[Feature] Export Lora Adapters as GGML
lama.cpp dropped support for converting lora to ggml, it would be very useful if we could use adapters with llama.cpp instead of fusing or merging the fine tuned model.
Can you say more about what you are looking for?
Is it a separate GGUF file which contains the adapters. Then you can load the base model GGUF as well as the adapter GGUF in llama.cpp? Does it llama.cpp support that?
@awni, Yes, in llama.cpp you can specify --lora ggml-adapter-model.bin. The issue is that after training, mlx_ml outputs adapter.safetensors, which llama.cpp does not recognize. I know for certain that the supported output format is ggml, but I have read there has been work to support gguf.

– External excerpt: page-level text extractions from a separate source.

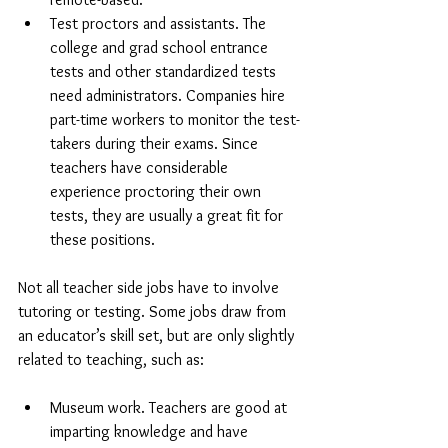
Test proctors and assistants. The 
college and grad school entrance 
tests and other standardized tests 
need administrators. Companies hire 
part-time workers to monitor the test-
takers during their exams. Since 
teachers have considerable 
experience proctoring their own 
tests, they are usually a great fit for 
these positions.
Not all teacher side jobs have to involve 
tutoring or testing. Some jobs draw from 
an educator’s skill set, but are only slightly 
related to teaching, such as:
Museum work. Teachers are good at 
imparting knowledge and have 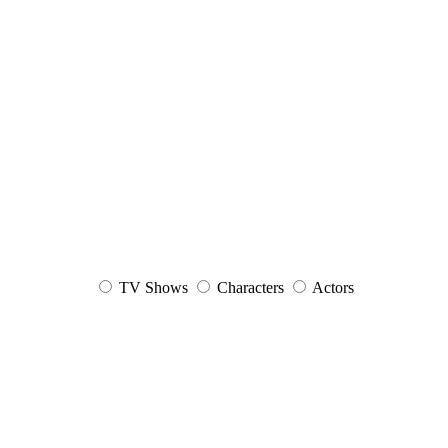
TV Shows
Characters
Actors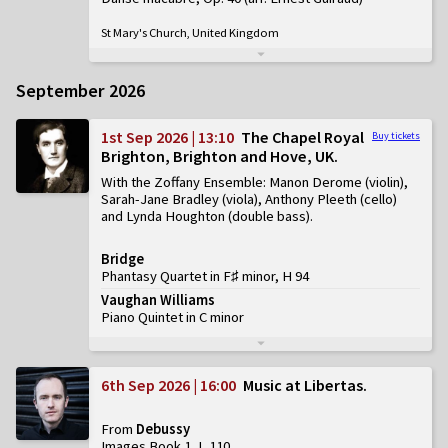
St Mary's Church, United Kingdom
September 2026
1st Sep 2026 | 13:10
The Chapel Royal
Buy tickets
Brighton, Brighton and Hove, UK
With the Zoffany Ensemble: Manon Derome (violin),
Sarah-Jane Bradley (viola), Anthony Pleeth (cello)
and Lynda Houghton (double bass)
Bridge
Phantasy Quartet in F♯ minor, H 94
Vaughan Williams
Piano Quintet in C minor
6th Sep 2026 | 16:00
Music at Libertas
From
Debussy
Images Book 1, L 110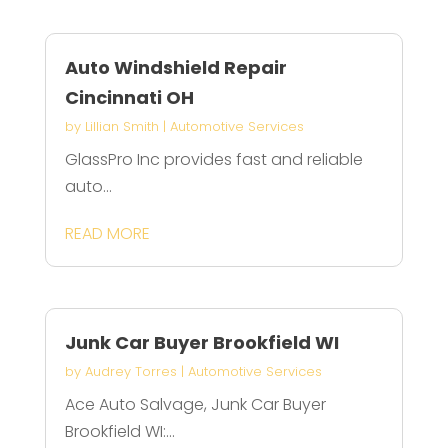
Auto Windshield Repair
Cincinnati OH
by
Lillian Smith
|
Automotive Services
GlassPro Inc provides fast and reliable
auto...
READ MORE
Junk Car Buyer Brookfield WI
by
Audrey Torres
|
Automotive Services
Ace Auto Salvage, Junk Car Buyer
Brookfield WI:...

It looks like it's a file format called GGLA (possibly a simplified version of GGML? or GGUF?):
https://github.com/ggerganov/llama.cpp/blob/21be9cab94e0b5b53cb6edeeebf8c8c799baad03/examples/export-lora/export-lora.cpp#L225
If I'm reading this correctly, the format is something like this:
HEADER
- 4 bytes - file type identifier
0x616C6767(algg) - 4 bytes (uint32) - file type version
1 - 4 bytes (uint32) - LoRA rank
- 4 bytes (uint32) - LoRA alpha
TENSORS (one after another)
ONE TENSOR METADATA
- 4 bytes (uint32) - tensor number of dims
n_dims - 4 bytes (uint32) - tensor name length
namelen - 4 bytes (uint32) - tensor data type (enum) (i.e 0 - FP32, 1 - FP16)
- 4 bytes (uint32) *
n_dims- length for each tensor dimension - 4 bytes *
namelen- tensor name
ONE TENSOR DATA (aligned to 32 bytes)
(I'm not entirely certain the format of the data here... if/when I figure more out, I'll add it)